A scientist might someday discover this seeking out of familiar characteristics is built into our DNA or that behavior to which a child is exposed rewires the brain to become predisposed to be attracted to certain kinds of people.
This might have served as a form of survival mechanism with the presupposition that those who once took care of you in infancy would do so as you grow into adulthood. How well they took care of you in infancy would be evidenced by your having reached adulthood, regardless of the condition. Survival mechanisms would not be fine-tuned, considering if a child received negative or positive reinforcement or if he or she envisions positive outcomes or is a pessimist. All the fine stuff would not be considered when considering survival -- survival is the emergency room stuff. Either the patient has a pulse or doesn't.

In the most vulnerable relationship one can imagine, a romantic one, it is often the case that people choose a partner who brings to the fore the most delicate part of his or her self. The part of an individual's psyche most tender to the touch of an unkind or inelegant word.
One good example is how the most sensitive person appears to choose a partner who is callous or brusque when the sensitive individual makes him or herself vulnerable. In fiction and films, this is a popular relationship to examine; however, the dynamic between the personality leaning toward masochism and the other toward sadism is presented in a simplistic way with one being clearly the villain and the other a pious much-to-be pitied martyr.
I firmly believe there is something fascinating at work in the good and evil dynamic - being part of an individual's spiritual evolution and not merely an opportunity to reenact childhood patterns or to be histrionic.
Each character in the scenario is a wounded soul; one learned to cower and the other to attack.
It is, for the typical reader or audience member, much easier to empathize with the one who cowers because we see this person as if he or she were a child. And most would agree children should always be protected and their needs met before anyone else's.
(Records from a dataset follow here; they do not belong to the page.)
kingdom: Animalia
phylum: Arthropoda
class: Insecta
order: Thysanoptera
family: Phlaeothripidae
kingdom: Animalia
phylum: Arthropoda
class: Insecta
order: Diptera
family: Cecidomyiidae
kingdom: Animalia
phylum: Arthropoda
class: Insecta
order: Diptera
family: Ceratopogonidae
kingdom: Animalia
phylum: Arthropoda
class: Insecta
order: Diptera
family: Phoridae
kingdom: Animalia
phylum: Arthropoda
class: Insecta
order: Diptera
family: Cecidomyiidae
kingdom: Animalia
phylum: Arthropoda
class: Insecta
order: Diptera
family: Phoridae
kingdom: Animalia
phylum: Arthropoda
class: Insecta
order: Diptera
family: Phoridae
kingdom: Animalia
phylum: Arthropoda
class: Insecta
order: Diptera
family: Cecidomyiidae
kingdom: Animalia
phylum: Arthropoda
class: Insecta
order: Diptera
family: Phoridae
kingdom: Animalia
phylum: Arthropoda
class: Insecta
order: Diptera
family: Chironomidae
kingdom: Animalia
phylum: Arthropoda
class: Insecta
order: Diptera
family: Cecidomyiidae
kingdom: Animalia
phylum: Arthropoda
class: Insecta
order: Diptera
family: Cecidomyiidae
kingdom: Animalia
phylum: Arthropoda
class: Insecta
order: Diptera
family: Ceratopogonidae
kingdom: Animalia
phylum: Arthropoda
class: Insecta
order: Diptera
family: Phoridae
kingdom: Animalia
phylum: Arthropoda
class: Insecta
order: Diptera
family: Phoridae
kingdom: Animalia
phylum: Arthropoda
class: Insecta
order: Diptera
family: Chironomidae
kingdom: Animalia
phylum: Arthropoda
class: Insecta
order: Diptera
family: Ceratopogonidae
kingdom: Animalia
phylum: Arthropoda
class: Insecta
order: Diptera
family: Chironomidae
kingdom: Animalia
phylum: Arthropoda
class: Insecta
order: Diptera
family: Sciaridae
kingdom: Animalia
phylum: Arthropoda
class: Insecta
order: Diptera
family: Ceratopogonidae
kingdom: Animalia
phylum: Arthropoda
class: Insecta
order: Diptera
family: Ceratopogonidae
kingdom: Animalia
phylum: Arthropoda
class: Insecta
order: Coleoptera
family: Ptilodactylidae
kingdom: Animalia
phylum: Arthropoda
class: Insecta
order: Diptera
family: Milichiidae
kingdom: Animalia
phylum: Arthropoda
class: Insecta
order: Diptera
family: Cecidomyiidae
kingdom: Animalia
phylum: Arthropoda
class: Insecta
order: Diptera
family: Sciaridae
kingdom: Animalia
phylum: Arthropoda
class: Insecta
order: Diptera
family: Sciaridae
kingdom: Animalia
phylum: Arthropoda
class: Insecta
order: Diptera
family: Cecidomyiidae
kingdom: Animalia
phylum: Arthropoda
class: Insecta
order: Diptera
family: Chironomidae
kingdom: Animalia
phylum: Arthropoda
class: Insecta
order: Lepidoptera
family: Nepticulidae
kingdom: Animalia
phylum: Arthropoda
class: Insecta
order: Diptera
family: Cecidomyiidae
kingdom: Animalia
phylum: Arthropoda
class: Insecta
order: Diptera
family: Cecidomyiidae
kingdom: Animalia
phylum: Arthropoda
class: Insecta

It is infinitely more fascinating to search for the possible causes for each individual's becoming the aggressor or the traditional victim and to write each character with equal compassion and attention to detail.
The 'bad' guy is often as one-dimensional as the character in a silent film tying a girl to the tracks. His big black mustache and ill-fitting suit makes the audience wonder why this cute girl was hanging out with him in the first place.
For this power dynamic to be interesting for the reader or viewer, the writer must present a character with enough charm to draw a desirable person to him or her, and then show how this aggression is a manifestation of fear. The aggressor fears the loss of the beloved partner and also fears he or she may not be worthy of such love or attention. The aggressor seeks to diminish the partner's self-worth in whatever way possible in order to hold on. The docile party perceives aggression as a protective stance, and perhaps, it is a survival mechanism of one who feels weak: find the angry stud who can keep danger away.

In the 'partnership,' there is no true partnership because each lies in fear. But I believe, in many instances, these two people choose each other because each sees in the other characteristics necessary for the transition from survival to thriving in life and in the world. And this is a spiritual evolution in a romantic relationship. In order for writing to matter and be really engaging, characters have to become people, and people are never simplistic nor one-dimensional. There is always an extraordinary lack of self-awareness each person has about some aspect of their lives, a vulnerability he or she will choose to share with only one or two people and the desire to love and be loved.
A story has to have some kind of conflict, there's usually a villain, a hero, a beautiful woman, and if it's set in a poor neighborhood, some dirty stray cats. Film is about images, fiction is about setting and characters, and theater is about exchanges between characters -- this is an oversimplification, but feel free to write letters.

I watched Buck, a beautiful documentary about a horse trainer, and found it painful to hear the subject of the doc say he hated his father. His father was very abusive and the children were taken away by child protective services.
As an audience member, I wanted the film maker to follow the thread backwards, to examine the father's background and how he believed his abusive behavior toward his children was necessary or productive. This could go on forever, but there is often too much that goes unsaid about a character.